[start Exercise inputs]

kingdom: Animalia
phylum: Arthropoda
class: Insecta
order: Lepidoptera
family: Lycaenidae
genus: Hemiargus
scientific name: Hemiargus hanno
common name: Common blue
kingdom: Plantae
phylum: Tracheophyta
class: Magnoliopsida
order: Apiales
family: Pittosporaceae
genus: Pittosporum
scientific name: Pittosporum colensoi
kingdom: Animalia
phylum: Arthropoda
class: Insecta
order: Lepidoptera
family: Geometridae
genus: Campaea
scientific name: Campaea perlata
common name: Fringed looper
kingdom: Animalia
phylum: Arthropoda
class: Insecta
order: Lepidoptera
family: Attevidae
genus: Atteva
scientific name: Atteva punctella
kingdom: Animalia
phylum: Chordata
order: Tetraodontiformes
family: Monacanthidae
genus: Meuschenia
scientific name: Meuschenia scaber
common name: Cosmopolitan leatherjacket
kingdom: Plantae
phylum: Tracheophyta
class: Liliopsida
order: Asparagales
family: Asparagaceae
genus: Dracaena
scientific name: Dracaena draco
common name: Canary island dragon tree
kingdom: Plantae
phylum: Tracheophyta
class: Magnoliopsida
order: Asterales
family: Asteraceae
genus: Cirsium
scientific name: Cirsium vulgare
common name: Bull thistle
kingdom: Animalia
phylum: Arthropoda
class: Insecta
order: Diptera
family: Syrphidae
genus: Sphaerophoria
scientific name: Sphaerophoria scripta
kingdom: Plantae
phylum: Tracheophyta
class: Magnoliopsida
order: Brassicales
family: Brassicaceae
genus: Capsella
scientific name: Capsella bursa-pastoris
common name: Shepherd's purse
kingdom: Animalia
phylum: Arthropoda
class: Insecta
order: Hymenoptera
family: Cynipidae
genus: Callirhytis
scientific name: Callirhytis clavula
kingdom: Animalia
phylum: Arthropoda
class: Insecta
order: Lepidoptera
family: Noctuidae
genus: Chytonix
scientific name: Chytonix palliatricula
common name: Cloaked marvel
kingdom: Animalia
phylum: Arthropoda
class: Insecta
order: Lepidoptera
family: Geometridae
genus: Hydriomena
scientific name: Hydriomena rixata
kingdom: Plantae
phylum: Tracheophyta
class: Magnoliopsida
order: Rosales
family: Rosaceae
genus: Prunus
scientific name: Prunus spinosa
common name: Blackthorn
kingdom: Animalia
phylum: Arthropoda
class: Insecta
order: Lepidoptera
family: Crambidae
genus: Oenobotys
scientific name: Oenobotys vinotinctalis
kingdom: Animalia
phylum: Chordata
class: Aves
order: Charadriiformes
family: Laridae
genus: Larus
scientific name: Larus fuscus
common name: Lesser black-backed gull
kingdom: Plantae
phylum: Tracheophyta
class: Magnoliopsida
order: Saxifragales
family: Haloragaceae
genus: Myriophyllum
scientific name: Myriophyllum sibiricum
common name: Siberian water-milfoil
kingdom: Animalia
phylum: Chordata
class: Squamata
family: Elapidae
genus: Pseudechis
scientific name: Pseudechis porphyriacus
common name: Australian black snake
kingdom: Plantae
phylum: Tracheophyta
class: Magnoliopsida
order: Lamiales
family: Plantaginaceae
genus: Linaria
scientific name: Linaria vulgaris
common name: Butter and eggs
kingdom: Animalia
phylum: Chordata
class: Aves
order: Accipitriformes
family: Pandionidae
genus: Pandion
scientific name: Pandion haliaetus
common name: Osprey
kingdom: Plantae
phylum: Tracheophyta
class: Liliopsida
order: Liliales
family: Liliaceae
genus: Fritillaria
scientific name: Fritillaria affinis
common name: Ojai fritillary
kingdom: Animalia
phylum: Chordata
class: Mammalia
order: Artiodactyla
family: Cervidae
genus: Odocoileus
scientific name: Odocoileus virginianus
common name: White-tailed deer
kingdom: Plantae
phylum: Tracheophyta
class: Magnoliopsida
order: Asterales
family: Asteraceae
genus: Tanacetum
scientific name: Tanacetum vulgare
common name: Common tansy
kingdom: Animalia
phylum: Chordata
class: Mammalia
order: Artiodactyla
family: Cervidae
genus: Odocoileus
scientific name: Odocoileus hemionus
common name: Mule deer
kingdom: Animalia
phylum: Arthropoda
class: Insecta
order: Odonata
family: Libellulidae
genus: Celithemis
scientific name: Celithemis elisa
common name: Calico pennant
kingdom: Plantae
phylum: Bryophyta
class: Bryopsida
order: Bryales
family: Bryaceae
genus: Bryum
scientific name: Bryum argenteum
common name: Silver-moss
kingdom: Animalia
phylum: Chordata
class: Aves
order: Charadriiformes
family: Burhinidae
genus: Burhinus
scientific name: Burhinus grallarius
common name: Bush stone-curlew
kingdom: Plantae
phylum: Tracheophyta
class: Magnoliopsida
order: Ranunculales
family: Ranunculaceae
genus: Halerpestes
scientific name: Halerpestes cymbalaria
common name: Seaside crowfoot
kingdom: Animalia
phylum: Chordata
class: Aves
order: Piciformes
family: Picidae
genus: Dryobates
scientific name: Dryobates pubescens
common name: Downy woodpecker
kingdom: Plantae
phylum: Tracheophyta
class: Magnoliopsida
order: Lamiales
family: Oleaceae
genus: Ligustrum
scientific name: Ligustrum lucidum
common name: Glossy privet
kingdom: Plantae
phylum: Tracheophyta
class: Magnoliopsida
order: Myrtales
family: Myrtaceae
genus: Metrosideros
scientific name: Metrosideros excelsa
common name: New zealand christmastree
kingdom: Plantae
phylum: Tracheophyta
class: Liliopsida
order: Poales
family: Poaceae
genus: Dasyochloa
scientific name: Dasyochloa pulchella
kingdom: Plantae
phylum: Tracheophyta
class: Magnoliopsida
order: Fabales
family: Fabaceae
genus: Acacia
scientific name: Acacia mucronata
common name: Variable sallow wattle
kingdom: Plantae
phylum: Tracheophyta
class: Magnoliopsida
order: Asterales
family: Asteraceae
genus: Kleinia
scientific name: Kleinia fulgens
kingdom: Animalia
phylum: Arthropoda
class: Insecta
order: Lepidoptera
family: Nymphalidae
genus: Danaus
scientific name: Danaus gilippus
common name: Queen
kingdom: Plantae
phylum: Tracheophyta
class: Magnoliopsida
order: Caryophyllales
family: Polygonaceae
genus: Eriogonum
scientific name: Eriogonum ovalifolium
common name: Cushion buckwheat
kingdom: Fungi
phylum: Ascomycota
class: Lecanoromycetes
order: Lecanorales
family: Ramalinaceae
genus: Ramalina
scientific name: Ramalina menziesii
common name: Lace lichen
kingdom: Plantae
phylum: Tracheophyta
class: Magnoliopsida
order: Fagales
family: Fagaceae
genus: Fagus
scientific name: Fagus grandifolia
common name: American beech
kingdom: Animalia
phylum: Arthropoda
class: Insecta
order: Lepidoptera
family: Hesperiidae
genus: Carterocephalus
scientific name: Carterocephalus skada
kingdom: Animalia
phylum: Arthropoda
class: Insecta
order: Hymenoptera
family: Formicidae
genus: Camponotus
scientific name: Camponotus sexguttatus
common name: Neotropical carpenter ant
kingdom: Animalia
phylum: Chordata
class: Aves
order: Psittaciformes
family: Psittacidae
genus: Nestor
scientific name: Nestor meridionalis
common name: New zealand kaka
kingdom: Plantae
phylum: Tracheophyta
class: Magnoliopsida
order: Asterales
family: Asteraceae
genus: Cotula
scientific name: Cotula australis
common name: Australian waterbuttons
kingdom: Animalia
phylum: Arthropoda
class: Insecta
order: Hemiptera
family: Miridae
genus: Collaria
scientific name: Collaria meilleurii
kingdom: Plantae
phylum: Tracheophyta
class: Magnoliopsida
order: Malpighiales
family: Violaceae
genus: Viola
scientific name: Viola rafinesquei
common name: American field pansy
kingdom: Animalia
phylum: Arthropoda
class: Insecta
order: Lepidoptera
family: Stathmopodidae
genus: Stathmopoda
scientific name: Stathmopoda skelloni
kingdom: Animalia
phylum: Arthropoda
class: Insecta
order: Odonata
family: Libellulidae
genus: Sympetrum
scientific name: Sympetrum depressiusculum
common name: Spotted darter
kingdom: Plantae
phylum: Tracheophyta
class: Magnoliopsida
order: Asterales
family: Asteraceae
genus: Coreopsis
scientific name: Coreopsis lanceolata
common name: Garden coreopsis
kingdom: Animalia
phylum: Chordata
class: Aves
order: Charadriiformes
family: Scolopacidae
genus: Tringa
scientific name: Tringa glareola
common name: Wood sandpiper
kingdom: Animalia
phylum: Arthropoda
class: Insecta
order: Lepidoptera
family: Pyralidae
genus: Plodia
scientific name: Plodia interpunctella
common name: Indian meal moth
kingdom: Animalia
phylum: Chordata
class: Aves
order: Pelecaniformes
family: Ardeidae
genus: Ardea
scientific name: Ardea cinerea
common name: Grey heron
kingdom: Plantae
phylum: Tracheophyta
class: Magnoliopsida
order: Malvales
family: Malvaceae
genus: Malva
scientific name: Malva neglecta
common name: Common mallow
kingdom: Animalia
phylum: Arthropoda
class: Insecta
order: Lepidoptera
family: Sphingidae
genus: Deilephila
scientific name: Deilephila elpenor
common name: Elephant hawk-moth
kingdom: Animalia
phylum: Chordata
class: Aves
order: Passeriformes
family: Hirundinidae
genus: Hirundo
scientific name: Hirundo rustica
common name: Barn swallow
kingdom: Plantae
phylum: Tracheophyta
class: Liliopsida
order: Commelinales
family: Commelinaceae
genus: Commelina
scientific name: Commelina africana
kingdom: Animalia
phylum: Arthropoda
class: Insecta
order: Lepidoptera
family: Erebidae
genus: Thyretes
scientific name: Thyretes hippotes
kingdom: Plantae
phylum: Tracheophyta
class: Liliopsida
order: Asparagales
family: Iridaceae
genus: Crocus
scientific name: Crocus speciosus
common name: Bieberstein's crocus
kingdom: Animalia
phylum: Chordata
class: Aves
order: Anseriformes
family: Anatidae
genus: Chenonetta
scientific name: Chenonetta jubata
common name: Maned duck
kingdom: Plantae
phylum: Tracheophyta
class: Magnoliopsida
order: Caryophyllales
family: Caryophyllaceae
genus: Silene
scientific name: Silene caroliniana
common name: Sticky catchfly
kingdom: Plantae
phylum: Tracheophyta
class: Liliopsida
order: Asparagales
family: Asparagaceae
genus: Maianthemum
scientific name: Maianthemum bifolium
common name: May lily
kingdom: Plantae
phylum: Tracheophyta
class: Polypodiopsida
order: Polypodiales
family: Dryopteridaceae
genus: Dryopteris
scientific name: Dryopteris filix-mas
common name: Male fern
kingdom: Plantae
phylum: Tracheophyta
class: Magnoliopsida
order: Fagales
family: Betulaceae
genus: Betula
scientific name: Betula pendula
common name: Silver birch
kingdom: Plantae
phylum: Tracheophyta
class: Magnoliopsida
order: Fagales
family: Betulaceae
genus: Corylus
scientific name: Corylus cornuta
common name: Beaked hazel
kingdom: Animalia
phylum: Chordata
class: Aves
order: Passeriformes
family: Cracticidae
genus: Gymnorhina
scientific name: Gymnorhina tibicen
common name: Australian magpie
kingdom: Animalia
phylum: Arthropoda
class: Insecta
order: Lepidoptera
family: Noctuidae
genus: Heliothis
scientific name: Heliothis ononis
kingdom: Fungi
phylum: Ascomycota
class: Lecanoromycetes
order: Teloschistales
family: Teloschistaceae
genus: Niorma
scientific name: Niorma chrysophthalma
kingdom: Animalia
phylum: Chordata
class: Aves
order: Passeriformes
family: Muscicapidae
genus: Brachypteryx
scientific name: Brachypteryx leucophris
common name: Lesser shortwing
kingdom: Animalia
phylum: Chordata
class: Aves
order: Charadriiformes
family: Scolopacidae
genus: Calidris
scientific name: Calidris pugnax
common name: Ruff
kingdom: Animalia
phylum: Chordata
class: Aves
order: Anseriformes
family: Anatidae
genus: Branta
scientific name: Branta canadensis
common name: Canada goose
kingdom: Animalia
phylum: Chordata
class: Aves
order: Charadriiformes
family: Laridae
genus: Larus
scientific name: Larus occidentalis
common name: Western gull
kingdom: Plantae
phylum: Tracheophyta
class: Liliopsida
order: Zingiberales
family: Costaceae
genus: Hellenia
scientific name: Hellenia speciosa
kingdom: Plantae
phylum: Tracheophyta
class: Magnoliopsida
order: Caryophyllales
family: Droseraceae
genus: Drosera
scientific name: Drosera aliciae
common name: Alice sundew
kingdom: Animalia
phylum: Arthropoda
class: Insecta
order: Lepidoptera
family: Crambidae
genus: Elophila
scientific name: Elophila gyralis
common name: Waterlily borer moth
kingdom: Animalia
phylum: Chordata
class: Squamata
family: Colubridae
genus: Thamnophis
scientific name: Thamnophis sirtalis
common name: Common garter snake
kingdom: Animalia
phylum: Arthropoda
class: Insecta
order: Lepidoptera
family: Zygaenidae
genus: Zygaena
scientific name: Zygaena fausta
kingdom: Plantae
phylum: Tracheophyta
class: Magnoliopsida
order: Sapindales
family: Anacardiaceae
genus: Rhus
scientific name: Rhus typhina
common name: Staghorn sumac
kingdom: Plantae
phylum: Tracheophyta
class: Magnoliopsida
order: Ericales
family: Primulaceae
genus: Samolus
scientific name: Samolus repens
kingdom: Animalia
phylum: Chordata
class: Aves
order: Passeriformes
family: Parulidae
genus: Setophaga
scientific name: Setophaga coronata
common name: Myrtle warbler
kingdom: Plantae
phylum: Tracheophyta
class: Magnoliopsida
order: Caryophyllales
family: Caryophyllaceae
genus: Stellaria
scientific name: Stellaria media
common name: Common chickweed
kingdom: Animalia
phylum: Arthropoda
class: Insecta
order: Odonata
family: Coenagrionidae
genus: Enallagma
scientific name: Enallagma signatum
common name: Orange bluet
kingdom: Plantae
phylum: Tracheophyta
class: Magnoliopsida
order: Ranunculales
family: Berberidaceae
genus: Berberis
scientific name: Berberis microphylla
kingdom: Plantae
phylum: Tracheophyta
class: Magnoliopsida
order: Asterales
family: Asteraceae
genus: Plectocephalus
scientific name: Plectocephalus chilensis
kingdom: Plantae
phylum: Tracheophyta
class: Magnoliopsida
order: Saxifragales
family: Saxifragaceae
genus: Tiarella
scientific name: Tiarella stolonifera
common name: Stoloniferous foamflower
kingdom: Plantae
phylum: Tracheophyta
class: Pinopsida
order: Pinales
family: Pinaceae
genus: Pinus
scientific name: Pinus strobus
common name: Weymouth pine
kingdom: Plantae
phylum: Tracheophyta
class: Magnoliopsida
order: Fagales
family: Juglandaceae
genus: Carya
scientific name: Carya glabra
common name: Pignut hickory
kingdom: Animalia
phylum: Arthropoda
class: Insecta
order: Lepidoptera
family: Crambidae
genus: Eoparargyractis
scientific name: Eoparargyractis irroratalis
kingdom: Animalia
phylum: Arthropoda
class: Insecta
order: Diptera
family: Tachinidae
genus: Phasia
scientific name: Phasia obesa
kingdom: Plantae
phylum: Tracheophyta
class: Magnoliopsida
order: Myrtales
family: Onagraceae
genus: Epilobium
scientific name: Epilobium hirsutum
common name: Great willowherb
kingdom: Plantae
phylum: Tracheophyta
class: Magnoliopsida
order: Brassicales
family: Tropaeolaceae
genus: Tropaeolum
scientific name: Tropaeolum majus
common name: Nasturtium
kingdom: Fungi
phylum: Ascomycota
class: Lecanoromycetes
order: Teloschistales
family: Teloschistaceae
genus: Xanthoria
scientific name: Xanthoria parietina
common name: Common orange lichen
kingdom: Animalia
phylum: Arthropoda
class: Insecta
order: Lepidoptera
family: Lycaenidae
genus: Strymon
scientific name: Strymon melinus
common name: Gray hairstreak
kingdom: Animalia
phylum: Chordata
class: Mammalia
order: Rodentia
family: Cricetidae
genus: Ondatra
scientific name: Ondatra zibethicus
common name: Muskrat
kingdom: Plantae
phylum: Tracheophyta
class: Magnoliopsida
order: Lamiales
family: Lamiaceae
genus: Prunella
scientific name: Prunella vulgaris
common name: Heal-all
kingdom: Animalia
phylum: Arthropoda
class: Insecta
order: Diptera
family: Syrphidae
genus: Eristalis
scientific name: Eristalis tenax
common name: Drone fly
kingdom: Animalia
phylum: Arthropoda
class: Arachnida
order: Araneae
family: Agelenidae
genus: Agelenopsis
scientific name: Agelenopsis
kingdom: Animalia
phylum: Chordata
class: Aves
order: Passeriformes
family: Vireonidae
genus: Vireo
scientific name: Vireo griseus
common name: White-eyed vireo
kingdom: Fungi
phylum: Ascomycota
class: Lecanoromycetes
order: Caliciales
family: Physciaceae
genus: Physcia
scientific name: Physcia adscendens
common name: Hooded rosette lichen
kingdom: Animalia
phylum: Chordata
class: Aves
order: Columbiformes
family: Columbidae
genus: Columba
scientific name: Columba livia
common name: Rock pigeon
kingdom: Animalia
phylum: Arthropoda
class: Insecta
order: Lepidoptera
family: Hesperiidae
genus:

[end Exercise inputs]

● **Given problem**
Rewrite the part of the data above that opens with the line containing "family: Haloragaceae" and closes with the line containing "scientific name: Odocoileus virginianus" as a numbered list. Leave out any blank lines.

● **Written answer**
1. family: Haloragaceae
2. genus: Myriophyllum
3. scientific name: Myriophyllum sibiricum
4. common name: Siberian water-milfoil
5. kingdom: Animalia
6. phylum: Chordata
7. class: Squamata
8. family: Elapidae
9. genus: Pseudechis
10. scientific name: Pseudechis porphyriacus
11. common name: Australian black snake
12. kingdom: Plantae
13. phylum: Tracheophyta
14. class: Magnoliopsida
15. order: Lamiales
16. family: Plantaginaceae
17. genus: Linaria
18. scientific name: Linaria vulgaris
19. common name: Butter and eggs
20. kingdom: Animalia
21. phylum: Chordata
22. class: Aves
23. order: Accipitriformes
24. family: Pandionidae
25. genus: Pandion
26. scientific name: Pandion haliaetus
27. common name: Osprey
28. kingdom: Plantae
29. phylum: Tracheophyta
30. class: Liliopsida
31. order: Liliales
32. family: Liliaceae
33. genus: Fritillaria
34. scientific name: Fritillaria affinis
35. common name: Ojai fritillary
36. kingdom: Animalia
37. phylum: Chordata
38. class: Mammalia
39. order: Artiodactyla
40. family: Cervidae
41. genus: Odocoileus
42. scientific name: Odocoileus virginianus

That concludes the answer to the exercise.